A desunião faz o autoritarismo: a morte gradual da esquerda no Brasil

Focalizar o atual desmonte da esquerda como campo em torno da suposta ausência de Ciro Gomes ou até mesmo do diálogo de outros partidos do campo – dos quais o próprio PDT se insere – é atuar, acima de tudo, como agente do desmonte. A tão condenada falta de união do bloco de oposição é amplamente mais complexa do que essas simples colocações fanáticas e simplistas que além de não nos levarem a lugar algum em um ideal pragmático, é combustível rentável ao autoritarismo infundado do (des)governo.

São inúmeras as situações em que a esquerda se demonstra não apenas desconexa, mas como campo de abstrações e em constante processo de elitização. É nesse último que reside a antítese da sua existência: a esquerda não pode deixar de falar a língua das massas. Quando Mano Brown disse no ano passado em meio ao comício de Haddad que “a comunicação é alma, e, se não está falando a língua do povo, vai perder mesmo, certo?” muitos não pensaram duas vezes antes de rogarem inúmeras retaliações ao seus discurso. No entanto, o que o rapper atentava é um dos elos fracos da esquerda: a necessidade de se reinventar por meio da autocrítica. É muito mais fácil apontar o MBL como ideológico cego do que enxergar no PT o mesmo exemplo de abstração e substancialismo. E é essa a corda que a esquerda prepara ao seu próprio suicídio.

Talvez ainda não seja tarde para entender que nossa primeira fatalidade não começou em Outubro do ano passado, mas é um processo contínuo de desorganização que antecede o processo de Impeachment orquestrado, e que perdura até hoje. Aliás, que diria Eduardo Cunha em meio à tanta teatralização da esquerda na luta contra o fanatismo do atual governo? Será que o próprio personagem que personifica a falta de sensatez da politicagem brasileira é exemplo perto do presidente? Fato é que nem o mais otimista dos partidos atingidos pelo Grande Acordo Nacional imaginaria que a derrocada da esquerda dependeria da sua resposta àquele ataque grave aos seus ideais. No entanto, nem mesmo a oposição da época – a qual já citei o quanto sinto falta em um texto postado aqui “Falta Mortadela na mesa do Tucano” – esperava que seu golpe fosse golpeado. Jair Bolsonaro representa não só a desmoralização da esquerda, mas também dos setores racionais da direita.

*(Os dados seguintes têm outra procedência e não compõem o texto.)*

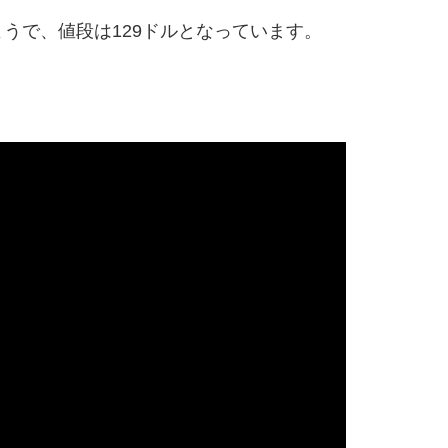
うで、値段は129ドルとなっています。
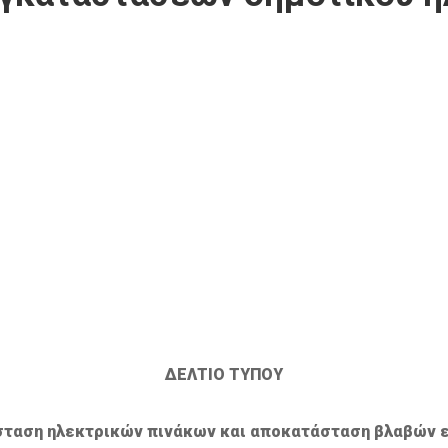
ΔΕΛΤΙΟ ΤΥΠΟΥ
τάσταση ηλεκτρικών πινάκων και αποκατάσταση βλαβών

É ignorante analisar de maneira simplista, é inegável que continuaremos pendendo a esta continuidade, é imoral que aceitemos que a luta contra o surrealismo político seja teatral e abstrata. O que nos falta como campo é objetividade. É voltar a dialogar com as massas. É compreender a vasta diferença entre o preto armado sendo alevejado e o preto fazendo arminha sendo glorificado. É trazer o povo ao seu lugar histórico. É mostrar ao verdadeiro cerne da coletividade que o autoritarismo da elite desprovida de qualquer valor é tiro no pé, porque a massa não deve acompanhá-los. Se voltarmos a falar a mesma língua, se formos objetivos, provaremos que 80 tiros não podem ser relativizados. Impediremos que os 57,7 milhões de votos no irracional não somem a sua contagem final na luta dos debaixo. A história dos debaixo não deve ser a história dos engravatados.

História é pra ser contada.

Com compromisso.

Concreto e direto compromisso.

Com o povo.

Com os debaixo.

Afinal, são eles que irão colher nossos corpos depois do enforcamento voluntário.